● **WHAT THE EXERCISE ASKS**
Can you lay out the lines from the one containing "avtoyurist-moskva1.ru" through the one containing "mebelshop.msk.ru", both included, as a Markdown table with the columns Row and Line, leaving out any blank lines?
[[ INPUT MATERIAL open ]]
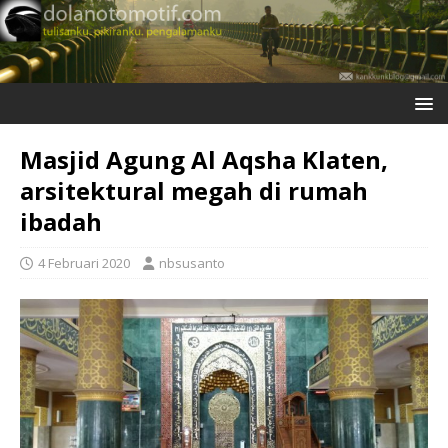
Masjid Agung Al Aqsha Klaten,
arsitektural megah di rumah
ibadah
4 Februari 2020
nbsusanto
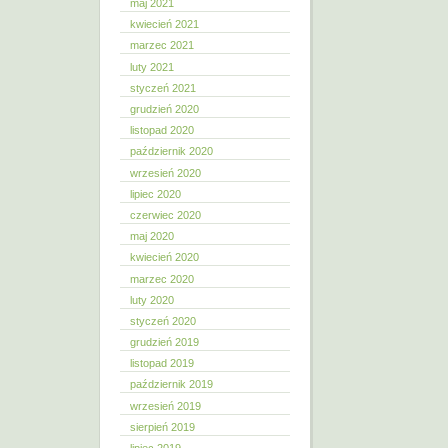
maj 2021
kwiecień 2021
marzec 2021
luty 2021
styczeń 2021
grudzień 2020
listopad 2020
październik 2020
wrzesień 2020
lipiec 2020
czerwiec 2020
maj 2020
kwiecień 2020
marzec 2020
luty 2020
styczeń 2020
grudzień 2019
listopad 2019
październik 2019
wrzesień 2019
sierpień 2019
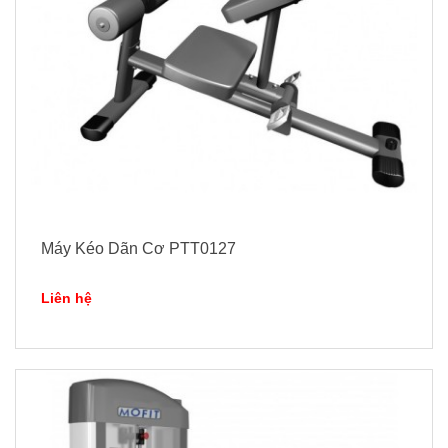
Máy Kéo Dãn Cơ PTT0127
Liên hệ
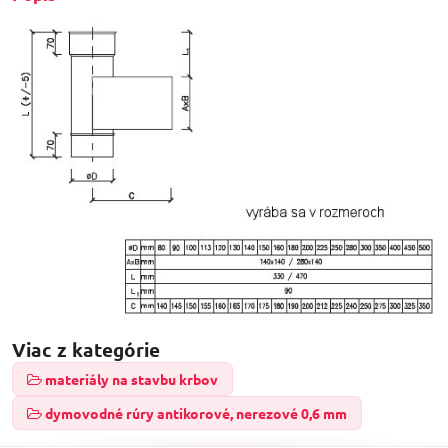
Viac z kategórie
materiály na stavbu krbov
dymovodné rúry antikorové, nerezové 0,6 mm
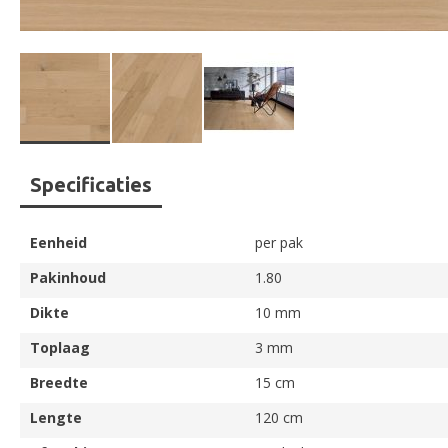
Ga
Specificaties
naar
het
begin
Eenheid
per pak
van
de
Pakinhoud
1.80
afbeeldingen-
Dikte
10 mm
gallerij
Toplaag
3 mm
Breedte
15 cm
Lengte
120 cm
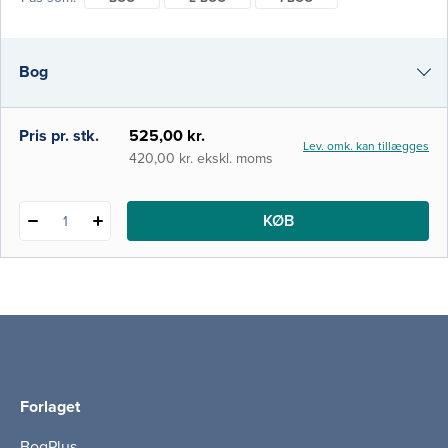
patienten og dennes perspektiver. Bogen er
målrettet professionsbachelorniveau og kan
primært benyttes på
Bog
sygeplejerskeuddannelsen som grundbog.
Den er
e-bog
Pris pr. stk.
525,00 kr.
Lev. omk. kan tillægges
i-bog
420,00 kr. ekskl. moms
KØB
1
Forlaget
BogPlus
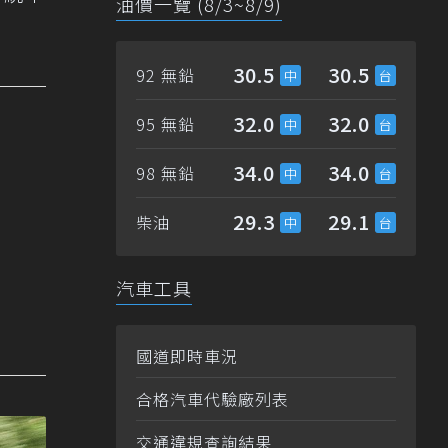
油價一覽 (8/3~8/9)
30.5
30.5
92 無鉛
32.0
32.0
95 無鉛
34.0
34.0
98 無鉛
29.3
29.1
柴油
汽車工具
國道即時車況
合格汽車代驗廠列表
交通違規查詢結果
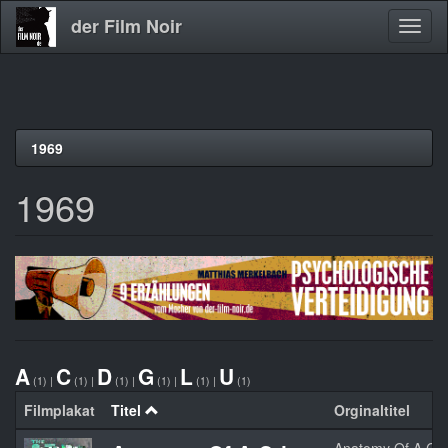
der Film Noir
Navig
aktivi
Direkt
1969
zum
Inhalt
1969
A
C
D
G
L
U
(1)
|
(1)
|
(1)
|
(1)
|
(1)
|
(1)
Filmplakat
Titel
Orginaltitel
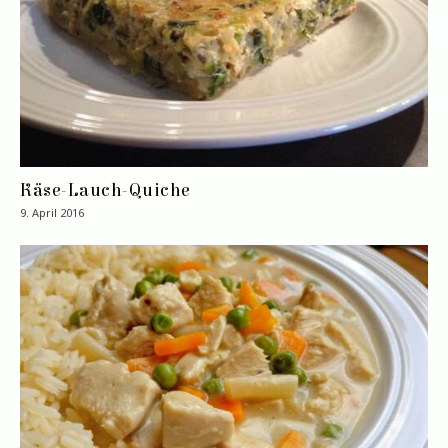
Käse-Lauch-Quiche
9. April 2016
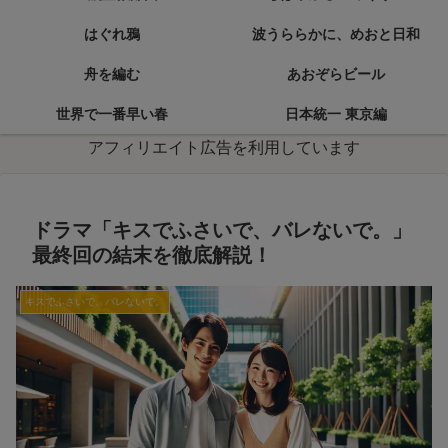
はぐれ鴉
波うららかに、めおと日和
舟を編む
あおぞらビール
世界で一番早い春
日本統一 東京編
アフィリエイト広告を利用しています
ドラマ「キスでふさいで、バレないで。」
最終回の結末を徹底解説！
キスでふさいで、バレないで。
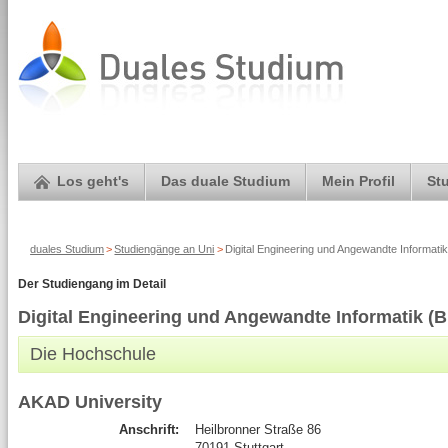
Los geht's
Das duale Studium
Mein Profil
St
duales Studium
>
Studiengänge an Uni
>
Digital Engineering und Angewandte Informatik
Der Studiengang im Detail
Digital Engineering und Angewandte Informatik (B
Die Hochschule
AKAD University
Anschrift:
Heilbronner Straße 86
70191 Stuttgart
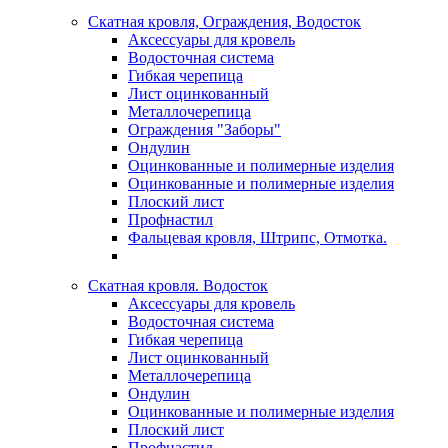
Скатная кровля, Ограждения, Водосток
Аксессуары для кровель
Водосточная система
Гибкая черепица
Лист оцинкованный
Металлочерепица
Ограждения "Заборы"
Ондулин
Оцинкованные и полимерные изделия
Оцинкованные и полимерные изделия
Плоский лист
Профнастил
Фальцевая кровля, Штрипс, Отмотка.
Скатная кровля. Водосток
Аксессуары для кровель
Водосточная система
Гибкая черепица
Лист оцинкованный
Металлочерепица
Ондулин
Оцинкованные и полимерные изделия
Плоский лист
Профнастил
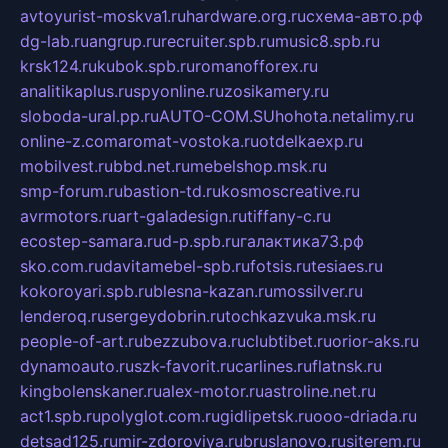
avtoyurist-moskva1.ru
hardware.org.ru
схема-авто.рф
dg-lab.ru
angrup.ru
recruiter.spb.ru
music8.spb.ru
krsk124.ru
kubok.spb.ru
romanofforex.ru
analitikaplus.ru
spyonline.ru
zosikamery.ru
sloboda-ural.pp.ru
AUTO-COM.SU
hohota.net
alimy.ru
online-z.com
aromat-vostoka.ru
otdelkaexp.ru
mobilvest.ru
bbd.net.ru
mebelshop.msk.ru
smp-forum.ru
bastion-td.ru
kosmoscreative.ru
avrmotors.ru
art-galadesign.ru
tiffany-c.ru
ecostep-samara.ru
d-p.spb.ru
галактика73.рф
sko.com.ru
davitamebel-spb.ru
fotsis.ru
tesiaes.ru
kokoroyari.spb.ru
blesna-kazan.ru
mossilver.ru
lenderoq.ru
sergeydobrin.ru
tochkazvuka.msk.ru
people-of-art.ru
bezzubova.ru
clubtibet.ru
orior-aks.ru
dynamoauto.ru
szk-favorit.ru
carlines.ru
flatnsk.ru
kingbolenskaner.ru
alex-motor.ru
astroline.net.ru
act1.spb.ru
polyglot.com.ru
gidlipetsk.ru
ooo-driada.ru
detsad125.ru
mir-zdoroviya.ru
bruslanovo.ru
siterem.ru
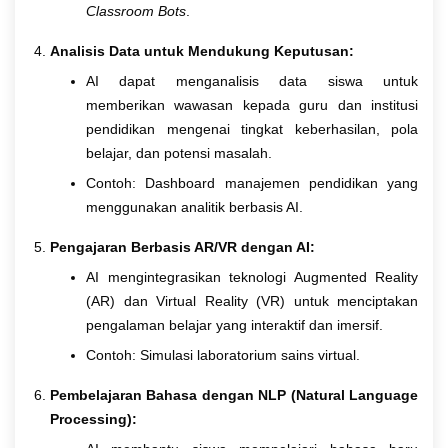
Classroom Bots
.
Analisis Data untuk Mendukung Keputusan:
AI dapat menganalisis data siswa untuk
memberikan wawasan kepada guru dan institusi
pendidikan mengenai tingkat keberhasilan, pola
belajar, dan potensi masalah.
Contoh: Dashboard manajemen pendidikan yang
menggunakan analitik berbasis AI.
Pengajaran Berbasis AR/VR dengan AI:
AI mengintegrasikan teknologi Augmented Reality
(AR) dan Virtual Reality (VR) untuk menciptakan
pengalaman belajar yang interaktif dan imersif.
Contoh: Simulasi laboratorium sains virtual.
Pembelajaran Bahasa dengan NLP (Natural Language
Processing):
[[ INPUT MATERIAL closed ]]
● **ANSWER SPACE**
| Row | Line |
|---|---|
| 1 | avtoyurist-moskva1.ru |
| 2 | hardware.org.ru |
| 3 | схема-авто.рф |
| 4 | dg-lab.ru |
| 5 | angrup.ru |
| 6 | recruiter.spb.ru |
| 7 | music8.spb.ru |
| 8 | krsk124.ru |
| 9 | kubok.spb.ru |
| 10 | romanofforex.ru |
| 11 | analitikaplus.ru |
| 12 | spyonline.ru |
| 13 | zosikamery.ru |
| 14 | sloboda-ural.pp.ru |
| 15 | AUTO-COM.SU |
| 16 | hohota.net |
| 17 | alimy.ru |
| 18 | online-z.com |
| 19 | aromat-vostoka.ru |
| 20 | otdelkaexp.ru |
| 21 | mobilvest.ru |
| 22 | bbd.net.ru |
| 23 | mebelshop.msk.ru |